AIM OF THE EXERCISE
Please repeat, from the entries that follow, the lines from the one containing "50: (331, 193, 11.77)" through the one containing "27: (411, 130, 140.90)" exactly, adding nothing.
*** DATA RECORDS Section Begins ***
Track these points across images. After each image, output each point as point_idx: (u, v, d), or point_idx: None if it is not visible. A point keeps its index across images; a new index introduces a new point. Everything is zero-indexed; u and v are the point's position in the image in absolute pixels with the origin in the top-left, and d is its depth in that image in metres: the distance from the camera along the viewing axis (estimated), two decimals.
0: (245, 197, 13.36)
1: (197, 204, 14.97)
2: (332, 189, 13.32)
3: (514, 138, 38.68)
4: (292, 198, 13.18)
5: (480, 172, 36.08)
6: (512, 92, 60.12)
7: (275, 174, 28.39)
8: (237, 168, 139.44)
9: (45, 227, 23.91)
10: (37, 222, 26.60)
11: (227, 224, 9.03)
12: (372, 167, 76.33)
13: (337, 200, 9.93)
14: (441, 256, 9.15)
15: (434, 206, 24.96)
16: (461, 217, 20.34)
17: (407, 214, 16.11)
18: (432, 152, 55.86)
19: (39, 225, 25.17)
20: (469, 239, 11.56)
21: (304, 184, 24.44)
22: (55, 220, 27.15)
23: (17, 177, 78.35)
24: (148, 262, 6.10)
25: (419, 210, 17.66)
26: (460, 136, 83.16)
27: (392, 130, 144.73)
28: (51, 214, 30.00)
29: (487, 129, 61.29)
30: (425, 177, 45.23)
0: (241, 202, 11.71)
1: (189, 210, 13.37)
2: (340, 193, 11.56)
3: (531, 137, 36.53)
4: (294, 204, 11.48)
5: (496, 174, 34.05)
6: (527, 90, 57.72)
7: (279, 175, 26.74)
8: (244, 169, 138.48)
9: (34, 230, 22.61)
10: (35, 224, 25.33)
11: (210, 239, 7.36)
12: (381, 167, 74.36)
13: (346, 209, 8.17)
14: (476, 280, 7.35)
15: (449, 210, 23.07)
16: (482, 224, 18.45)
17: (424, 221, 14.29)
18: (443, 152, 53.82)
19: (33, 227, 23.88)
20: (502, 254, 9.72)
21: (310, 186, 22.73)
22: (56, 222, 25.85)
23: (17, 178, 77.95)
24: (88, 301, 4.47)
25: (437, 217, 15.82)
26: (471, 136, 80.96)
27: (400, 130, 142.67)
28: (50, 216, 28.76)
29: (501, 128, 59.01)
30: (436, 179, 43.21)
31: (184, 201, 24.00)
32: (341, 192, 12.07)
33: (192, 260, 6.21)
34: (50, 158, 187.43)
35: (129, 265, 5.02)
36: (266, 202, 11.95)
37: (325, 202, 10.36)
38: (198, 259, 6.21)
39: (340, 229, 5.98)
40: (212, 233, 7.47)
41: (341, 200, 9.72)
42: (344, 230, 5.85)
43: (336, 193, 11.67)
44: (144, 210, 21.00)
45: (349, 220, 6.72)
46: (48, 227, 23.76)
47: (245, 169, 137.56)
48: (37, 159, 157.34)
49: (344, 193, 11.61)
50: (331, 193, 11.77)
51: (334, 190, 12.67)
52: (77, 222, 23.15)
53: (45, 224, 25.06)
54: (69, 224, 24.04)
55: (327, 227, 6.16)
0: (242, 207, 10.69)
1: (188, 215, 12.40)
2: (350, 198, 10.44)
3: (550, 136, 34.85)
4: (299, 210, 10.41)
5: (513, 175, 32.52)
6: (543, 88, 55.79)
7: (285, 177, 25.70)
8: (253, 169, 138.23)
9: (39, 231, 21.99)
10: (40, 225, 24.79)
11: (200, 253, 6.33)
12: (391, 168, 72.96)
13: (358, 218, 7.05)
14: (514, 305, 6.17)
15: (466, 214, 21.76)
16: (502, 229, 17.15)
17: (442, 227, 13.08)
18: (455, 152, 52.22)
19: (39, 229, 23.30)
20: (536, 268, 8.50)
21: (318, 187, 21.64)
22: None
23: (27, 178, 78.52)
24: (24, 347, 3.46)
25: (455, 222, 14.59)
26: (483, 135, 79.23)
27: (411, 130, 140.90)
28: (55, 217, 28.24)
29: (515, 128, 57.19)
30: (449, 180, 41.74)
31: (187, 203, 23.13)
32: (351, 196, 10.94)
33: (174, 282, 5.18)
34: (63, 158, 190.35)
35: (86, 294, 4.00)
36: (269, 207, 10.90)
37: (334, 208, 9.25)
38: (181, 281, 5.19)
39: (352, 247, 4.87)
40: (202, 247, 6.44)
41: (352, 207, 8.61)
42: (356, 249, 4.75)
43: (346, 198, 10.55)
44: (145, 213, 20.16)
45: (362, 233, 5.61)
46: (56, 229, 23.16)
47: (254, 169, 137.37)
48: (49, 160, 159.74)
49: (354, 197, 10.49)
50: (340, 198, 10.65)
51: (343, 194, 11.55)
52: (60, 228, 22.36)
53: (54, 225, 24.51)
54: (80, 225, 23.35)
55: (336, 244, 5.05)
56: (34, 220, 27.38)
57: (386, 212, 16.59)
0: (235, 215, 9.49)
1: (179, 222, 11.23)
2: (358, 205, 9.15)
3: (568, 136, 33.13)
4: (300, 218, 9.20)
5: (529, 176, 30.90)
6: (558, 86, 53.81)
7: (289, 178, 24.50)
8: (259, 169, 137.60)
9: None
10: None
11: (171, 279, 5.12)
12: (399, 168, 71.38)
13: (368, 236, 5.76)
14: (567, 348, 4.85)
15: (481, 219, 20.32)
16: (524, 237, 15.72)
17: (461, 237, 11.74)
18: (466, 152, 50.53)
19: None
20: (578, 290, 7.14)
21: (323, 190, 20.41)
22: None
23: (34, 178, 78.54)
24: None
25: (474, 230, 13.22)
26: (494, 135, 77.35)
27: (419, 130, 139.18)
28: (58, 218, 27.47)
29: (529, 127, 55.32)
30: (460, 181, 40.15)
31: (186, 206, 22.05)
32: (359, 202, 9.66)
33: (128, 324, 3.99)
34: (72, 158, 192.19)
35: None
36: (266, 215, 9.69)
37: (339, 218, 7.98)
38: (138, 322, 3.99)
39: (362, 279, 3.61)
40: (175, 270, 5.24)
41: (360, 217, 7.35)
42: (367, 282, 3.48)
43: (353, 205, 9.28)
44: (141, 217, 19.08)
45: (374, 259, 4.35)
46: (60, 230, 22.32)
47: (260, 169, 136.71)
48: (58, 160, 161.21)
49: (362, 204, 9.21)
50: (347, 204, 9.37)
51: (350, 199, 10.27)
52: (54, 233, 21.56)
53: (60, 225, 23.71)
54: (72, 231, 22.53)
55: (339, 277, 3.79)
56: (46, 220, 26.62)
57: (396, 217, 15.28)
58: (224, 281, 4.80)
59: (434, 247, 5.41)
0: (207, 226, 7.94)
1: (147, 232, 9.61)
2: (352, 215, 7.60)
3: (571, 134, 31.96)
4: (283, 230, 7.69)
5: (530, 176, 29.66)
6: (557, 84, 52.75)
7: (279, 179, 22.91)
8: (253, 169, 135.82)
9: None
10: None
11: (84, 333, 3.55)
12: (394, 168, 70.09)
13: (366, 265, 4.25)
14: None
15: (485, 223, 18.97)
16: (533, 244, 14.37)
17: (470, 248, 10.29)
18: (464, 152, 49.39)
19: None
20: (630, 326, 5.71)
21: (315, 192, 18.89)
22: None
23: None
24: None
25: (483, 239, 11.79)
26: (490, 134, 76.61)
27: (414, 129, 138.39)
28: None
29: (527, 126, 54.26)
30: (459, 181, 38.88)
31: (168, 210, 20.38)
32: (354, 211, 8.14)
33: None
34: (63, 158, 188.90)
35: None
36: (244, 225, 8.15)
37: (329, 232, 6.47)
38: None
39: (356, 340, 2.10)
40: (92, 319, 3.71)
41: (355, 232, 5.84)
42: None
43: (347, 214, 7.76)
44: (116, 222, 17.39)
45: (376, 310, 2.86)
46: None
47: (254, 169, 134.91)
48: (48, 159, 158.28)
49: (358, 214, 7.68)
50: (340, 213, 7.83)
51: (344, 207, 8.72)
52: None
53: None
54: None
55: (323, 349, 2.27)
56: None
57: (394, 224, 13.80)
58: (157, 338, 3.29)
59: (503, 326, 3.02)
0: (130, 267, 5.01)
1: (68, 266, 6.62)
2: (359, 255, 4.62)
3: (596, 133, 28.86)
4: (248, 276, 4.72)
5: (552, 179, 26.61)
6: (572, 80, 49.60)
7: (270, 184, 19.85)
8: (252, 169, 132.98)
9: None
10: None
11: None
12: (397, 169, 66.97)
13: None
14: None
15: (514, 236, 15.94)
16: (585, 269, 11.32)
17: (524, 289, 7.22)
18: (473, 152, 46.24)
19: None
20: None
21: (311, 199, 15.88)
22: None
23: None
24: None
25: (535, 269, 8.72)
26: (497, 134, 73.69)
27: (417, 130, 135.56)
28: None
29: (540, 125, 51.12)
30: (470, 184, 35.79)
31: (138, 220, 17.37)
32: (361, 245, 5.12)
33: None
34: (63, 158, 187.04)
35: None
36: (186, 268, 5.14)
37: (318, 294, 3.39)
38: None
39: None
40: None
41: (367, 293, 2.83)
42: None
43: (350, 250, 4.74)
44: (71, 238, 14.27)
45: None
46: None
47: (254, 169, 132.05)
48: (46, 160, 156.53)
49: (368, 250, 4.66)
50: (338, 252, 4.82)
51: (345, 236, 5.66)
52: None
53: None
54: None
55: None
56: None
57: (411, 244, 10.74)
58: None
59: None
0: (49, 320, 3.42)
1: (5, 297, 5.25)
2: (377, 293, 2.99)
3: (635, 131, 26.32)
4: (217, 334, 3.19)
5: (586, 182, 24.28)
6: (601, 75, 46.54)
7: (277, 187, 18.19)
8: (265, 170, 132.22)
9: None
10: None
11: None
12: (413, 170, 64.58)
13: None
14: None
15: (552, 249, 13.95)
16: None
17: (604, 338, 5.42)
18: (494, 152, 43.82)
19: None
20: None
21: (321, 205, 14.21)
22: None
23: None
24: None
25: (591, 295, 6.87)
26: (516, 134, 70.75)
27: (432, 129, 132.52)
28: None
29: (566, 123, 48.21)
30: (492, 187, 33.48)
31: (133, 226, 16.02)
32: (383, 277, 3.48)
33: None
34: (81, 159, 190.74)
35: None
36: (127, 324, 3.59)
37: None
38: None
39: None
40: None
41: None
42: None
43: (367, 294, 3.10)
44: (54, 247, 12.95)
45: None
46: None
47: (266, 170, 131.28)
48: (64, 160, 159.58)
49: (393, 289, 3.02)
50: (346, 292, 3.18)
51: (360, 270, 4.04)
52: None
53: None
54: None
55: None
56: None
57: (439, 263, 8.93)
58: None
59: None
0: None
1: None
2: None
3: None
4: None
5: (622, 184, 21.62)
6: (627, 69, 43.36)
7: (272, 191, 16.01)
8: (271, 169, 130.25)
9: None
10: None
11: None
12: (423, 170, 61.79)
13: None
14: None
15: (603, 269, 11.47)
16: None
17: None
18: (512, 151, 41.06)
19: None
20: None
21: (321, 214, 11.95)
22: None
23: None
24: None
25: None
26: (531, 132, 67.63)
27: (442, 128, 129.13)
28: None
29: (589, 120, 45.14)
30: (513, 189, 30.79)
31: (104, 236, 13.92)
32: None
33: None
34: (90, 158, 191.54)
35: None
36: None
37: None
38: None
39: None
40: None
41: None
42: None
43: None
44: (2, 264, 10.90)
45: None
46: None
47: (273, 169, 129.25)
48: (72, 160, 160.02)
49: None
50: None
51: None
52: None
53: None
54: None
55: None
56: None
*** DATA RECORDS Section Ends ***
RESULT OF THIS EXERCISE
50: (331, 193, 11.77)
51: (334, 190, 12.67)
52: (77, 222, 23.15)
53: (45, 224, 25.06)
54: (69, 224, 24.04)
55: (327, 227, 6.16)
0: (242, 207, 10.69)
1: (188, 215, 12.40)
2: (350, 198, 10.44)
3: (550, 136, 34.85)
4: (299, 210, 10.41)
5: (513, 175, 32.52)
6: (543, 88, 55.79)
7: (285, 177, 25.70)
8: (253, 169, 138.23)
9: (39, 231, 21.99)
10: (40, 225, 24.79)
11: (200, 253, 6.33)
12: (391, 168, 72.96)
13: (358, 218, 7.05)
14: (514, 305, 6.17)
15: (466, 214, 21.76)
16: (502, 229, 17.15)
17: (442, 227, 13.08)
18: (455, 152, 52.22)
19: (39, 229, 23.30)
20: (536, 268, 8.50)
21: (318, 187, 21.64)
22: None
23: (27, 178, 78.52)
24: (24, 347, 3.46)
25: (455, 222, 14.59)
26: (483, 135, 79.23)
27: (411, 130, 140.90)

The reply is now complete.